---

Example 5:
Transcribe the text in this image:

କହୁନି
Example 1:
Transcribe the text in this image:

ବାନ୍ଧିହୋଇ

++++++++

Set down, exactly and completely, all of the material.

---

Example 5:
Transcribe the text in this image:

କହୁନି
Example 1:
Transcribe the text in this image:

ବାନ୍ଧିହୋଇ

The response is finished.